Learn NestJS - 188 In-Depth Articles

Marcin WanagoSeptember 2, 2024

JavaScriptNestJS

As our database grows, focusing more on its performance is important. SQL indexes act as guides within the database, helping to speed up data retrieval. In this article, we cover how to create indexes using PostgreSQL, Drizzle ORM, and NestJS and explain what indexes are.

Why we might need indexes

In the previous parts of this series, we’ve created the following database schema:

database-schema.ts

1import { serial, text, integer, pgTable } from 'drizzle-orm/pg-core';
2 
3export const users = pgTable('users', {
4  id: serial('id').primaryKey(),
5  email: text('email').unique(),
6  name: text('name'),
7  password: text('password'),
8});
9 
10export const articles = pgTable('articles', {
11  id: serial('id').primaryKey(),
12  title: text('title'),
13  content: text('content'),
14  authorId: integer('author_id').references(() => users.id),
15});
16 
17// ...
18 
19export const databaseSchema = {
20  articles,
21  users,
22};

There is a good chance that we might want to find all the articles written by a particular author.

articles.service.ts

1import { Injectable } from '@nestjs/common';
2import { DrizzleService } from '../database/drizzle.service';
3import { databaseSchema } from '../database/database-schema';
4import { eq } from 'drizzle-orm';
5 
6@Injectable()
7export class ArticlesService {
8  constructor(private readonly drizzleService: DrizzleService) {}
9 
10  getByAuthorId(authorId: number) {
11    return this.drizzleService.db
12      .select()
13      .from(databaseSchema.articles)
14      .where(eq(databaseSchema.articles.authorId, authorId));
15  }
16 
17  //
18}

When we use where(eq(databaseSchema.articles.authorId, authorId)), PostgreSQL needs to scan the whole articles table to find the appropriate rows. We can verify that with the EXPLAIN ANALYZE query.

1EXPLAIN ANALYZE
2SELECT * FROM articles
3WHERE author_id = 1

We can see that PostgreSQL performs a sequential scan, reading each row in the database to find the data that matches the filters. This approach can be slow, especially with large datasets. Let’s improve this by adding an index.

Introducing indexes

An SQL index works much like a book’s index, allowing the database to find information quickly. Let’s add an index on the author_id column to speed up our query.

database-schema.ts

1import { serial, text, integer, pgTable, index } from 'drizzle-orm/pg-core';
2 
3export const articles = pgTable(
4  'articles',
5  {
6    id: serial('id').primaryKey(),
7    title: text('title'),
8    content: text('content'),
9    authorId: integer('author_id').references(() => users.id),
10  },
11  (table) => ({
12    authorIdIndex: index('author_id_index').on(table.authorId),
13  }),
14);
15 
16// ...
17 
18export const databaseSchema = {
19  articles,
20  // ...
21};

Let’s take a look at our query now and see if there is a change

1EXPLAIN ANALYZE
2SELECT * FROM articles
3WHERE author_id = 1

We can see that now PostgreSQL does the index scan instead of a sequential scan that uses the index and speeds up the execution time a lot.

When we create an index, PostgreSQL begins maintaining a data structure organized around a certain database column. We can visualize this as key-value pairs.

PostgreSQL uses the B-tree data structure with each leaf pointing to a specific row.

__Required action 1__.
Write out, word for word, the stretch of entries from the line containing "col_1, col_3, col_2" through the last entry, with both ends included.
The article on SQL indexes and the entries that follow have no connection to each other.

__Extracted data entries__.
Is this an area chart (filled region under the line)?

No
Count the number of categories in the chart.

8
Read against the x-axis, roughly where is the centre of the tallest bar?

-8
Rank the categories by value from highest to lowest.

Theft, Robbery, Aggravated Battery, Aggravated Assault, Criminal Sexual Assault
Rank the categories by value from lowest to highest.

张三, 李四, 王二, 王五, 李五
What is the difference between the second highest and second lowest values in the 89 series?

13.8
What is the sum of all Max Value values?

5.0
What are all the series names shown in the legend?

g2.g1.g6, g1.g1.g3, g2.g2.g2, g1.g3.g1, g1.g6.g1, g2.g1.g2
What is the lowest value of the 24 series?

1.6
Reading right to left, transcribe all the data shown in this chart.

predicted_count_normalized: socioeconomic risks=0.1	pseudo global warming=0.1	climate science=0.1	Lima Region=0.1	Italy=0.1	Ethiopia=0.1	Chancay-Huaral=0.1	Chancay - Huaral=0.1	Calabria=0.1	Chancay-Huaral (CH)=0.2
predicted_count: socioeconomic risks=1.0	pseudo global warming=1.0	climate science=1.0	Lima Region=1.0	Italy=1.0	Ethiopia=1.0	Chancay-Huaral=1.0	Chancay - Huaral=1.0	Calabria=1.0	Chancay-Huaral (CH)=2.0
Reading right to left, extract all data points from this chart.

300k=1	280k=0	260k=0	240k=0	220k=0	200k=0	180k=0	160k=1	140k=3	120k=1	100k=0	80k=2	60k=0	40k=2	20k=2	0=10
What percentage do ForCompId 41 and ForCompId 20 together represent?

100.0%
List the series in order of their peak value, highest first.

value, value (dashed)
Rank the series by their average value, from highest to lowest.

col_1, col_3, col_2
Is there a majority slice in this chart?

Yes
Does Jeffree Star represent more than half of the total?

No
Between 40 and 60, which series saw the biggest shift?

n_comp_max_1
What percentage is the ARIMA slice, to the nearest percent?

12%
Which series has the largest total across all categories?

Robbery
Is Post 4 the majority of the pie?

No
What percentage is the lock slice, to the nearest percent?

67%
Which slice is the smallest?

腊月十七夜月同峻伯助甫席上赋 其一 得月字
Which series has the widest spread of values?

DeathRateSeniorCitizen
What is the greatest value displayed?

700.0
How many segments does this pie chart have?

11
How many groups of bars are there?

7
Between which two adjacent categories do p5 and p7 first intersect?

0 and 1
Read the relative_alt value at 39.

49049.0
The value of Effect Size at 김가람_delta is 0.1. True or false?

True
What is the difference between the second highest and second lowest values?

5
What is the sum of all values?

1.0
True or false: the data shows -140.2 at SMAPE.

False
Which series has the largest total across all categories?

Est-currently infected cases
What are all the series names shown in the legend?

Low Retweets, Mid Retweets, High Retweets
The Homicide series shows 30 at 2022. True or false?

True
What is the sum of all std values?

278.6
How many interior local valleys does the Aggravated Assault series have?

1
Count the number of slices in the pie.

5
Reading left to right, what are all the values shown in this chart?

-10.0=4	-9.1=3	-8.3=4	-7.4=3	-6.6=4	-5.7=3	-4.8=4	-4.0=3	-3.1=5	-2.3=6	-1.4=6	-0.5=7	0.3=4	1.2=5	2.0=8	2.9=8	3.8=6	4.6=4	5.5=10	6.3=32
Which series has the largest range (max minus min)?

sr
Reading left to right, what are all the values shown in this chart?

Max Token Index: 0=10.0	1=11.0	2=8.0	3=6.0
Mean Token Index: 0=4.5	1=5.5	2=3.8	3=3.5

__Required action 2__.
Reproduce, word for word, the stretch of the article on SQL indexes from "Let’s take a" through "time a lot.".

__Your response 1__.
col_1, col_3, col_2
Is there a majority slice in this chart?

Yes
Does Jeffree Star represent more than half of the total?

No
Between 40 and 60, which series saw the biggest shift?

n_comp_max_1
What percentage is the ARIMA slice, to the nearest percent?

12%
Which series has the largest total across all categories?

Robbery
Is Post 4 the majority of the pie?

No
What percentage is the lock slice, to the nearest percent?

67%
Which slice is the smallest?

腊月十七夜月同峻伯助甫席上赋 其一 得月字
Which series has the widest spread of values?

DeathRateSeniorCitizen
What is the greatest value displayed?

700.0
How many segments does this pie chart have?

11
How many groups of bars are there?

7
Between which two adjacent categories do p5 and p7 first intersect?

0 and 1
Read the relative_alt value at 39.

49049.0
The value of Effect Size at 김가람_delta is 0.1. True or false?

True
What is the difference between the second highest and second lowest values?

5
What is the sum of all values?

1.0
True or false: the data shows -140.2 at SMAPE.

False
Which series has the largest total across all categories?

Est-currently infected cases
What are all the series names shown in the legend?

Low Retweets, Mid Retweets, High Retweets
The Homicide series shows 30 at 2022. True or false?

True
What is the sum of all std values?

278.6
How many interior local valleys does the Aggravated Assault series have?

1
Count the number of slices in the pie.

5
Reading left to right, what are all the values shown in this chart?

-10.0=4	-9.1=3	-8.3=4	-7.4=3	-6.6=4	-5.7=3	-4.8=4	-4.0=3	-3.1=5	-2.3=6	-1.4=6	-0.5=7	0.3=4	1.2=5	2.0=8	2.9=8	3.8=6	4.6=4	5.5=10	6.3=32
Which series has the largest range (max minus min)?

sr
Reading left to right, what are all the values shown in this chart?

Max Token Index: 0=10.0	1=11.0	2=8.0	3=6.0
Mean Token Index: 0=4.5	1=5.5	2=3.8	3=3.5

__Your response 2__.
Let’s take a look at our query now and see if there is a change

1EXPLAIN ANALYZE
2SELECT * FROM articles
3WHERE author_id = 1

We can see that now PostgreSQL does the index scan instead of a sequential scan that uses the index and speeds up the execution time a lot.